How long is the Mr. Figs demo?
The demo contains 30 levels from the first of four planned areas in the full game. Depending on skill level and whether you hunt for secrets, the demo provides several hours of gameplay. The full game will have over 60 basic levels plus challenge rooms and bosses.
What platforms will Mr. Figs be available on?
Mr. Figs is confirmed for Windows and Linux on PC. The demo is available on Steam and itch.io for both platforms. Console versions have not been announced.
Is Mr. Figs really made by just one person?
Yes, Joe Reynolds has been developing Mr. Figs solo for the past four years. He handles programming, design, art, and all other aspects of development. The game is published under the banner TheGoodGameFactory.
Does Mr. Figs have multiplayer?
No, Mr. Figs is designed as a single-player experience. While inspired by Bomberman, it focuses on the story-driven campaign style rather than the competitive multiplayer that series is known for.
How difficult is Mr. Figs?
Mr. Figs features one-shot death mechanics where anything kills you instantly, similar to Super Meat Boy. However, levels are short so death never means losing significant progress. The difficulty takes a sharp upward curve as you progress deeper into the game.
Can I provide feedback on the demo?
Yes, developer Joe Reynolds actively encourages feedback through multiple channels including the game’s itch.io page, a dedicated Discord server with a demo feedback channel, and a GitHub repository for bug reports. The demo is described as a living demo that evolves based on player input.

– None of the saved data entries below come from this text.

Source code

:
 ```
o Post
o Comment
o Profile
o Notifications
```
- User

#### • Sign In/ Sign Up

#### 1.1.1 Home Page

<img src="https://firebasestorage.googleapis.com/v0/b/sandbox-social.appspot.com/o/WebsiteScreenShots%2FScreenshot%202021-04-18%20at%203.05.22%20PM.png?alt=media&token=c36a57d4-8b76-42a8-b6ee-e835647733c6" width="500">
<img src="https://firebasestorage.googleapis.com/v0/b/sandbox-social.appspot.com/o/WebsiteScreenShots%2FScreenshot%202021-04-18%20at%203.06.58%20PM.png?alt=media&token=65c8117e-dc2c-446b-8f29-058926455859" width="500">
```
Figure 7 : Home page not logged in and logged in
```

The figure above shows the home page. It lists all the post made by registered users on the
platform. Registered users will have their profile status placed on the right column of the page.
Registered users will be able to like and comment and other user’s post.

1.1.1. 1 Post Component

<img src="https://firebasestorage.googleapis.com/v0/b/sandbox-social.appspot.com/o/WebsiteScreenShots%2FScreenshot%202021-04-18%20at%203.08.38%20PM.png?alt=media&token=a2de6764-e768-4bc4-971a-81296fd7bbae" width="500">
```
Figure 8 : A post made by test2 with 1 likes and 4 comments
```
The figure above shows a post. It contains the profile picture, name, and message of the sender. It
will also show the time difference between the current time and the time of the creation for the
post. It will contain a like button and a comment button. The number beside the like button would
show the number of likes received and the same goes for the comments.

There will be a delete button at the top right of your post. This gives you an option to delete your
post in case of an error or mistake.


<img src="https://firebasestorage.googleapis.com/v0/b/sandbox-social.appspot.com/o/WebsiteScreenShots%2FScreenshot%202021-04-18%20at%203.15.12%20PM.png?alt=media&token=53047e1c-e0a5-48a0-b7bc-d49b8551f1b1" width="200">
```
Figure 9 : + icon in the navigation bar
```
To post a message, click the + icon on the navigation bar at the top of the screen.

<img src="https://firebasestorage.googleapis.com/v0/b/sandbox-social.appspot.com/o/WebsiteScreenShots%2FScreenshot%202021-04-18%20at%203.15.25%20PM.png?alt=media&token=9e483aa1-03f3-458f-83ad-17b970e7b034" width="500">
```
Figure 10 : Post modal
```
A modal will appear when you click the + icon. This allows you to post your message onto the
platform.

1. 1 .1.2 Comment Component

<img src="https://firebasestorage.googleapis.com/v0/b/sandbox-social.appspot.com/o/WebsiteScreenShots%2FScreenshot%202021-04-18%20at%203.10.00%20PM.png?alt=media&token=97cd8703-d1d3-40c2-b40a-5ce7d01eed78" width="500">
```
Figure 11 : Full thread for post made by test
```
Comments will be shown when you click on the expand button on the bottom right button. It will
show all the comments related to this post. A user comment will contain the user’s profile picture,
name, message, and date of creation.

Are there secrets to find in Mr. Figs?
Yes, levels contain hidden areas accessible through missing bricks in walls. Walking into these gaps reveals secret sections usually containing useful items or additional challenges. The game rewards exploration and observation.
Conclusion
Mr. Figs represents the best of solo indie development: a focused vision executed with care, community engagement that shapes ongoing improvements, and honest communication about development realities. Joe Reynolds spent four years building the game he wished existed, drawing from classics that defined his childhood while adding modern difficulty design and puzzle elements that create something fresh. The free demo on Steam provides more than enough content to determine if the challenging one-shot death gameplay appeals to you, and the living demo philosophy means your feedback can genuinely influence the final product. For players who miss Bomberman campaign modes, appreciate Super Meat Boy difficulty, and want to support passionate solo developers, Mr. Figs deserves your attention. Just remember that the adorable squid protagonist carries enough explosives to kill himself instantly if you are not careful, which seems thematically appropriate for a character trying to destroy his own birthplace. Download the demo, prepare to die repeatedly, and discover whether you have the patience and skill to help Mr. Figs complete his explosive journey home.